Originally posted by Anna Dudkowski’
Imagine you are a Rescuer. You are passionate about what you do. You help as many animals you can, and then some. You care and you are responsible. You work hard, try not to upset anyone, try to make a difference. You try to help. What you see gives you nightmares, but you still go back into the pens for the animals.
Imagine after years of staying silent when you see filthy pens, untreated animals and staff who stand over you, and you take it because you want to walk away with the next dog under your arm, or the next cat in a crate. You make mistakes and get threatened, and no apology will ever put you on an even footing again with the Shelter management. The hostility increases – and you realize that one false move – and the door will slam in your face – and the blame will be placed at your feet despite your very best efforts not to rock the boat.
Imagine trying not to show your tears when you find out the dog you wanted to take has been killed, or is denied to you – and if you fight too hard for their life – you will again be shut out – and branded a troublemaker. You become a master of patience, understanding and outright subtefuge – just to keep the peace – and save the next dog waiting patiently for you. You are asked to tango, you do the two step and end up dancing with the devil. You loathe that you are made to feel like a poor relative – and must bow and scrape for every single scrap thrown your way, but do it anyway, dismissing it from your mind as a hollow victory when you eventually leave with the animal in the back of your car.
Imagine finding a shelter staffer who empathizes with you. You communicate through eye contact and silence, almost in code as they lead you to the animals they want you to help that no one else has told you about. How they have a look of bleak resignation on their face – and you know the next time you come they won’t be working there because they too have tried – and failed.

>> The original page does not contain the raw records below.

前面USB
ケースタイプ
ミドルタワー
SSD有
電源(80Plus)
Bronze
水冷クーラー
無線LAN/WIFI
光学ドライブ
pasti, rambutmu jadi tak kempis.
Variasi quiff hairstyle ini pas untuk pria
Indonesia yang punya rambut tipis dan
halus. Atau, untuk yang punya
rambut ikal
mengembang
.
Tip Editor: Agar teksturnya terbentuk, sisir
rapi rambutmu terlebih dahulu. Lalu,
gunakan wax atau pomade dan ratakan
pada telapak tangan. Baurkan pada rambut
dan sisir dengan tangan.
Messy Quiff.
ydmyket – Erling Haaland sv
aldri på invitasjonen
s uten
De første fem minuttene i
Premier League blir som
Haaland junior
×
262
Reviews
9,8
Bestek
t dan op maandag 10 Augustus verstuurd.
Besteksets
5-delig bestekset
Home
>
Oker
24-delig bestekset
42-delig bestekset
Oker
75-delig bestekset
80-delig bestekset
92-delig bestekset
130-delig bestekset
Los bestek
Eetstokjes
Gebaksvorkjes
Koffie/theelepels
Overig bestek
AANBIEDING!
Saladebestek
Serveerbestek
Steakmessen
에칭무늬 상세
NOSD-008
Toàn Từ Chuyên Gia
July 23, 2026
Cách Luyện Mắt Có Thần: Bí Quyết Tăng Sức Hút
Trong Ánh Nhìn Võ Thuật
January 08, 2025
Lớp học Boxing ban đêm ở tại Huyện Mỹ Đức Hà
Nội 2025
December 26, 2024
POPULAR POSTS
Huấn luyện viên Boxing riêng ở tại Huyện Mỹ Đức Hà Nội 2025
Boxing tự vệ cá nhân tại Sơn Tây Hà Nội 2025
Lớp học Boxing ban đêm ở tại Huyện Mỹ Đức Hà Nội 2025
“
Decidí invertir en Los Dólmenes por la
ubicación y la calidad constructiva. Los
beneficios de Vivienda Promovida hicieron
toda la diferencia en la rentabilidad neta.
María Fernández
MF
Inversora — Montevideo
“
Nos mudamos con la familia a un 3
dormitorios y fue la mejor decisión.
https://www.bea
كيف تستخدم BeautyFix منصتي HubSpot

Imagine being accused of causing trouble, being difficult and to blame for someone else’s mistakes. Imagine being yelled at, abused via email or over the phone as you try and defend yourself – knowing that every word you say is a nail in your coffin – and eventually it comes. You are no longer welcome to save lives.
If you can imagine all of this – then you will be walking in the shoes of every Rescuer I know. Imagine if Rescuers were welcome. Valued. Well some Pounds and shelters do. They are the ones who will make a difference. The rest – worldwide stay covered in silence and suspicion. And you have to ask yourself every day you enter those places and say, “Do I speak out today, or do I look the other way?” Only a Rescuer will be able to answer that one.